# 58# Blue on the Yellow



## river runner (Jan 28, 2009)

A coupe of buddies and I carried the kids camping this weekend and caught this little minnow.










The kids had a blast'










Catfisherman in training and thebest lookinggirl on the river.


----------



## bigruss (Oct 5, 2007)

DAAAYYYUUMMMM!!!!!! Thats a big fish. Where is Yellow River?


----------



## P-cola_Native (Feb 5, 2008)

That's a stud!:clap



> *bigruss (3/23/2009)*DAAAYYYUUMMMM!!!!!! Thats a big fish. Where is Yellow River?
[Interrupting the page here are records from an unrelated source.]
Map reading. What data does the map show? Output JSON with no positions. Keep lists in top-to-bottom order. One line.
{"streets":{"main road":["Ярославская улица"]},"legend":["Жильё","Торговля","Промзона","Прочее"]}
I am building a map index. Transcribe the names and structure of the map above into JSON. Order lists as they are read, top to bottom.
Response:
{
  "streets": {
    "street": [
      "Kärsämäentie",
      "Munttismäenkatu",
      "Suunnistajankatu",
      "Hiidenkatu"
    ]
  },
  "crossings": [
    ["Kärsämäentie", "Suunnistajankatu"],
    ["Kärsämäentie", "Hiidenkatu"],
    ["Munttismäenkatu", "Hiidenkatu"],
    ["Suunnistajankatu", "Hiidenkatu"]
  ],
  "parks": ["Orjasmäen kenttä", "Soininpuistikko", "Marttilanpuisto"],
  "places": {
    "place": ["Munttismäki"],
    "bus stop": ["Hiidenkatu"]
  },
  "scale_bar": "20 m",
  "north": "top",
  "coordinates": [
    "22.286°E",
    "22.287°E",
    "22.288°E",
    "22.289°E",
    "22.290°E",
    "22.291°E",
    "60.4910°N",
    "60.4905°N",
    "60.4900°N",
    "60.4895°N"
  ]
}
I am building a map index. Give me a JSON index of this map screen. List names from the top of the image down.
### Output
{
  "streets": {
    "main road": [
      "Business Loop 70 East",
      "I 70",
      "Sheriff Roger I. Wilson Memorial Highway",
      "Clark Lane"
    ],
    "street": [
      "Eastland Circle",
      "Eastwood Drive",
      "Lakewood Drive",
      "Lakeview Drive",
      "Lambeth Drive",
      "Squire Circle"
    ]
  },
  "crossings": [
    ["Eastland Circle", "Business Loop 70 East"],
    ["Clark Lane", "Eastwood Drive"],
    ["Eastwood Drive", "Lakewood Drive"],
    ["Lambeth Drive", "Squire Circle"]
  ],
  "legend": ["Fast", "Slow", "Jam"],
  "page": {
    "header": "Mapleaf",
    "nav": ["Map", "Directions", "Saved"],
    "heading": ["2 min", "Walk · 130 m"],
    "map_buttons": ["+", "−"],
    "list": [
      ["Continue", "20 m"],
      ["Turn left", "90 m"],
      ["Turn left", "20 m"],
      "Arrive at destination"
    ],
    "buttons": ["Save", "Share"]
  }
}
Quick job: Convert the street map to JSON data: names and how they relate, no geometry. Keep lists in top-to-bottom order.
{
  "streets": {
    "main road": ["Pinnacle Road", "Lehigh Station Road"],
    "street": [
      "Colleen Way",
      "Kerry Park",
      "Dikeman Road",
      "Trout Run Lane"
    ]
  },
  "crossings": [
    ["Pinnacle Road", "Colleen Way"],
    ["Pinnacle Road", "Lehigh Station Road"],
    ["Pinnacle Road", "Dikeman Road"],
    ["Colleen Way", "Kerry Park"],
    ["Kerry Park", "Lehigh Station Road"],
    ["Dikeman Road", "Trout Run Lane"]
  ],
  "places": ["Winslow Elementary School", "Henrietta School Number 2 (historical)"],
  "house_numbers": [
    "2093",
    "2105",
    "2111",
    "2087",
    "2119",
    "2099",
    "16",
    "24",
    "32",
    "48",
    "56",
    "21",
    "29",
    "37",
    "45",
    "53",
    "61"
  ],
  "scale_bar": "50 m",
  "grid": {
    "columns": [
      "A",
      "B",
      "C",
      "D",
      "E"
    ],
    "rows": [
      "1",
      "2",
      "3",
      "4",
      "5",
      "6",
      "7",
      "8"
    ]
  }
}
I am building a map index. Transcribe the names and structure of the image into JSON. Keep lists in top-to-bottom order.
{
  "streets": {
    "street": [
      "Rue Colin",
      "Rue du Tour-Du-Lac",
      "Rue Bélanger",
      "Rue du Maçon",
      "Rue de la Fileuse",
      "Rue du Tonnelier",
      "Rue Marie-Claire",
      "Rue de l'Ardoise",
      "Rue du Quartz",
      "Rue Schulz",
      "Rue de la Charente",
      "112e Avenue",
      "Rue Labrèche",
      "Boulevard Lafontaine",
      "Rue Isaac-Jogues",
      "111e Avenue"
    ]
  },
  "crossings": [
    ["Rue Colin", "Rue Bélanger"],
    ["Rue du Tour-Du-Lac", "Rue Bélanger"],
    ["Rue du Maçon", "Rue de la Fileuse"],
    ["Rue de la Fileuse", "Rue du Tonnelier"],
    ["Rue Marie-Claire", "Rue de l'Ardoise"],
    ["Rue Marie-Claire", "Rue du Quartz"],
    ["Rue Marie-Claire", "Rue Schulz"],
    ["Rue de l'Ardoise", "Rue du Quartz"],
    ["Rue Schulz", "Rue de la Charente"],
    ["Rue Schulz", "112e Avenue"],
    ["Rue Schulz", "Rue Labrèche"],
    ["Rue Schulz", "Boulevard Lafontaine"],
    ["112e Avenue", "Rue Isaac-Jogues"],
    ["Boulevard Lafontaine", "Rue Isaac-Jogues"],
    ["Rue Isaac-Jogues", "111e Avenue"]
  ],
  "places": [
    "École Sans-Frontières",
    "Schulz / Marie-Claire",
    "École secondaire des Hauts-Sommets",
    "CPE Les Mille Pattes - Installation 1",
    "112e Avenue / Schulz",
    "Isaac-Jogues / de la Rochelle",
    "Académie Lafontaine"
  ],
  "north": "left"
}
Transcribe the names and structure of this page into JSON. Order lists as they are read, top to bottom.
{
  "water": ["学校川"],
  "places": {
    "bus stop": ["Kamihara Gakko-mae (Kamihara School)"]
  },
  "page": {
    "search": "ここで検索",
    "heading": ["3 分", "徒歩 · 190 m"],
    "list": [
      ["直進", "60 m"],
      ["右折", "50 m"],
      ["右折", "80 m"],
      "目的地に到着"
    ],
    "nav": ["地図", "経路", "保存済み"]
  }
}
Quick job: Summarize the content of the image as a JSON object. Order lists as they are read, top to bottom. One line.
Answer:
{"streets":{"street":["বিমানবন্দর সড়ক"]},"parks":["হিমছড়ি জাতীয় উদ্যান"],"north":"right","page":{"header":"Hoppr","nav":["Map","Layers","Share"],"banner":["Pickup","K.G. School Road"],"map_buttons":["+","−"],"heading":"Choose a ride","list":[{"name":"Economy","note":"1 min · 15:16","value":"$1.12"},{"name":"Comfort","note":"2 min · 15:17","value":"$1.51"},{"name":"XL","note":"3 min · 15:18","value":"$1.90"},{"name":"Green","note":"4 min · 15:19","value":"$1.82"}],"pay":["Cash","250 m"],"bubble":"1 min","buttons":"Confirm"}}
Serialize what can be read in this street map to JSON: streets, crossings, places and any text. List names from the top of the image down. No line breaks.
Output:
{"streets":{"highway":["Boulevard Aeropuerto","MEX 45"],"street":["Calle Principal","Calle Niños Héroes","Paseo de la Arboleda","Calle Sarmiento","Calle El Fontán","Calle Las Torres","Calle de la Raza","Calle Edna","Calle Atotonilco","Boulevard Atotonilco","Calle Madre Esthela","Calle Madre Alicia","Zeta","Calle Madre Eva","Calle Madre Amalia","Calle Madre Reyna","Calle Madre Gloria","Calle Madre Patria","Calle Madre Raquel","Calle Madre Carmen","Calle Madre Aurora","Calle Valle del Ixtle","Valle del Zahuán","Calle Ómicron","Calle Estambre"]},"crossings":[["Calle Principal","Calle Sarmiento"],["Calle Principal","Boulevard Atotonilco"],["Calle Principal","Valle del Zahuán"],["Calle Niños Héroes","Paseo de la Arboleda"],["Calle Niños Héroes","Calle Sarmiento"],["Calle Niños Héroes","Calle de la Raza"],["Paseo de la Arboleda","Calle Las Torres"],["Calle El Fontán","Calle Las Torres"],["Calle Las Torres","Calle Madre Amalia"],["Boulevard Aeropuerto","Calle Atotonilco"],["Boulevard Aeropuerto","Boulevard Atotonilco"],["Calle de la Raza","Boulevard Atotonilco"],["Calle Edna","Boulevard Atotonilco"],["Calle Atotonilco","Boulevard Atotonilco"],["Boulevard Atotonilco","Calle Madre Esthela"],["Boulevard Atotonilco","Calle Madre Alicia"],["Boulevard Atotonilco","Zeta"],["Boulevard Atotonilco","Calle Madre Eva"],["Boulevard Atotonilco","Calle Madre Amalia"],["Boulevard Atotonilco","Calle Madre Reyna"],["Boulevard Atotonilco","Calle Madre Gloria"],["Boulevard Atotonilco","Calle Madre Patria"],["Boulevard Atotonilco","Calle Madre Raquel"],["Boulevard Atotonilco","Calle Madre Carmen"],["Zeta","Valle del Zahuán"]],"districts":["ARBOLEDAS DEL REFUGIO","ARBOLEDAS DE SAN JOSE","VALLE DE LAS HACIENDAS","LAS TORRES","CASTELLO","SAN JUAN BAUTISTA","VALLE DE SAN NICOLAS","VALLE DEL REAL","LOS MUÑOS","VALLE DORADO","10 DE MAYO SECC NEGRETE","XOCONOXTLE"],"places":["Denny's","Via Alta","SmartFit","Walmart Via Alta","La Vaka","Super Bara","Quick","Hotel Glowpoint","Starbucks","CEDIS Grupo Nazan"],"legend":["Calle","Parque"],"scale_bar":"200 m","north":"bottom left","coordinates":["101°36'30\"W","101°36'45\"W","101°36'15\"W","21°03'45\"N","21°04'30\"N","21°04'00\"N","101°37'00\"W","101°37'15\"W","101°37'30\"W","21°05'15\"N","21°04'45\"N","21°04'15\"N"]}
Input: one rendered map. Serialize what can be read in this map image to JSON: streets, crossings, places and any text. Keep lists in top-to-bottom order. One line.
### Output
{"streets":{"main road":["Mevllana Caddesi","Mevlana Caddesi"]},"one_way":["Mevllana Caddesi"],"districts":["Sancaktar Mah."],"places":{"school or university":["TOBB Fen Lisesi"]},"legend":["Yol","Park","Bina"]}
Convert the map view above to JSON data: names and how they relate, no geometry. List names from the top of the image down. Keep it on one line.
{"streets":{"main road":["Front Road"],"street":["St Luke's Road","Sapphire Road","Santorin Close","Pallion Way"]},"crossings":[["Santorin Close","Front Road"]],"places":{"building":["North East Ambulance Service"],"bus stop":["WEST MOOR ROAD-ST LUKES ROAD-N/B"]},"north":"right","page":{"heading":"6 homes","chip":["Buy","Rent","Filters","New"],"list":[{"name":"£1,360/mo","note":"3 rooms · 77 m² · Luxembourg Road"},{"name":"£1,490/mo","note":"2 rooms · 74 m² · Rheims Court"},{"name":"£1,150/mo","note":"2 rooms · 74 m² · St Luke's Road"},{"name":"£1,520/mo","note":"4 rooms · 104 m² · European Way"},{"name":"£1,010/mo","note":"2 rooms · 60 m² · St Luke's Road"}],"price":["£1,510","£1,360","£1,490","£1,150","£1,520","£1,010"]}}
It runs along the north border of Eglin Air Force Base.


----------



## RiVerRaT (Dec 14, 2007)

Yep....Thats one fine cat...great job!!

:letsdrink


----------



## river runner (Jan 28, 2009)

The Yellow River runs East to West from Okaloosa to Santa Rosa county in FL.


----------



## fwbfishhead (Feb 4, 2009)

thats a dang nice cat fish what did you catch him on????? bush hook????????bait??????


----------



## FlounderAssassin (Sep 28, 2007)

Thats a damn good cat there!!! Thanks for the :takephoto


----------



## river runner (Jan 28, 2009)

Caught him on bush hook and a 6" mullet fillet, skin and scale on. It was a slow bite but this biggun made up for it.


----------



## jjam (Dec 9, 2007)

How many cell phones do you need while catching big ole cats? oke

Great job and the crawfish tasted great too!

Jimmy


----------



## Johnny Bravo (Mar 23, 2009)

And the big blue tasted great, too!!


----------